━━━━━ Document source ━━━━━
Une création sonore au service de la fiction
C’est dans la salle de La FabricA, à deux jours de leur première au Festival d’Avignon, que l’équipe son du spectacle Fraternité, Conte fantastique nous accueille. Antoine Richard, concepteur son, Orane Duclos, régisseuse son de création et Thibaut Farineau, régisseur son de tournée, sont en réglage et ajustent la multidiffusion et les mixages. Petit tour du dispositif et entretien au sujet de cette création sonore.
Une création collaborative
La compagnie Les Hommes Approximatifs rassemble six collaborateurs artistiques : Caroline Guiela Nguyen en est l’autrice et la metteuse en scène, Alice Duchange est la scénographe, Jérémie Papin l’éclairagiste, Jérémie Scheidler le vidéaste, Benjamin Moreau le costumier et Antoine Richard en est le créateur sonore.
Aux prémices d’un projet, Caroline Guiela Nguyen impulse des idées et des pistes narratives dont chacun s’empare pour travailler à la conception et la construction d’un univers fait d’espaces, d’images et de sons. Le choix du lieu, de la scénographie, est le point de départ du travail de l’équipe.
Ici, il s’agit d’un centre social futuriste, “centre de soin et de consolation”, qui est mis en place suite à une catastrophe planétaire : la disparition massive de la moitié de l’humanité lors d’une éclipse. Les femmes et les hommes restants organisent un lieu d’aide et de rencontre où la vie reprend son cours dans la mesure du possible et où nous suivons les avancées scientifiques sur la compréhension de la catastrophe.
Au cours de deux années de préparation, l’équipe de création travaille aux grandes lignes du spectacle : espace, images, musiques, personnages, … Le contenu de la fiction s’invente, lui, en répétition avec les acteurs, tout au long de quatre mois de travail, jusqu’au jour de la première.
La metteuse en scène a voulu rassembler sur scène des gens à l’image du monde : des voix, des corps et des visages que nous voyons peu sur les plateaux de théâtre. Il y a des comédiens professionnels et des amateurs, un chanteur lyrique et des rappeuses, des gens de tous âges et de toutes nationalités. Les différentes langues sont traduites en direct par les comédiens ou au moyen de surtitrages.
Les voix des comédiens ne sont pas sonorisées mais elles sont soutenues et accompagnées par une bande sonore musicale qui évolue tout au long des trois heures de spectacle.
━━━━━ Données ci-dessous ━━━━━
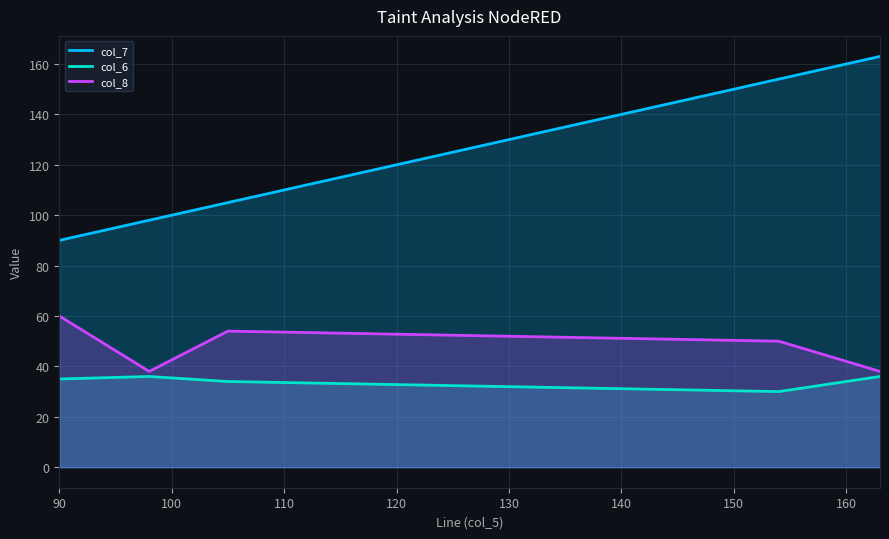

What are all the series names shown in the legend?

col_7, col_6, col_8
━━━━━
→ **Exercice**
Donnez la suite du texte sur la création sonore du spectacle Fraternité, Conte fantastique, en reprenant juste après sa dernière phrase.

→ **Votre réponse**
Un spectacle musical avant tout
Il y a plus d’une heure et demie de musiques originales, co-composées par Antoine Richard et Teddy Gauliat-Pitois. Teddy, compositeur lyonnais, s’est chargé des parties classiques et lyriques d’inspiration baroque. Antoine a, quant à lui, composé les musiques électroniques. Au cours des répétitions, il assure également la direction artistique des propositions musicales et sonores.
Teddy a travaillé dans un premier temps à partir de banques de sons échantillonnées telles que la Vienna Symphonic Library pour proposer des maquettes assez avancées. Dans un second temps, certains passages ont été enregistrés par un quatuor à cordes et Antoine a retravaillé et mixé ces enregistrements afin d’obtenir un son plus orchestral.
L’instrumentarium choisi est classique, agrémenté d’un grand orgue pour sa puissance, d’un piano, de la voix d’un contre-ténor et d’un registre de sons électros à base de synthèse modulaire.
Parmi les artistes qui les ont inspirés, Antoine cite Nils Frahm et ses “compositions atmosphériques qui mêlent instruments acoustiques expérimentaux et sons électroniques”, ainsi que Hans Zimmer “qui mélange des timbres électroniques et de la musique classique de manière très fine”. Il cite également le compositeur de musiques de films Jóhan Jóhannsson, dont la bande originale de Prisoners a beaucoup inspiré nos deux jeunes artistes.
Pour la partie baroque, c’est Vivaldi et Pergolese qui sont les principales références.
Riches de toutes ces inspirations, les créateurs ont travaillé à un univers musical qui “colle à la science-fiction et nous envoie vers les étoiles”.
C’est le cas tout particulièrement lors des interventions du chanteur lyrique Alix Petris : dans des moments très amplifiés, équipé d’un micro HF et traité avec de la réverbération, il vient sublimer des scènes chorégraphiées ou de transition.
De même, deux passages rappés, interprétés par deux artistes, Nanii et Saaphyra, viennent littéralement faire s’envoler le propos et l’univers musical.
Le reste du temps, la musique est utilisée comme un continuum sonore, tantôt très discrète comme de simples pulsations, tantôt plus présente sous forme électronique ou instrumentale. Elle accompagne l’action et les personnages en appuyant les scènes et les émotions qui se jouent au plateau.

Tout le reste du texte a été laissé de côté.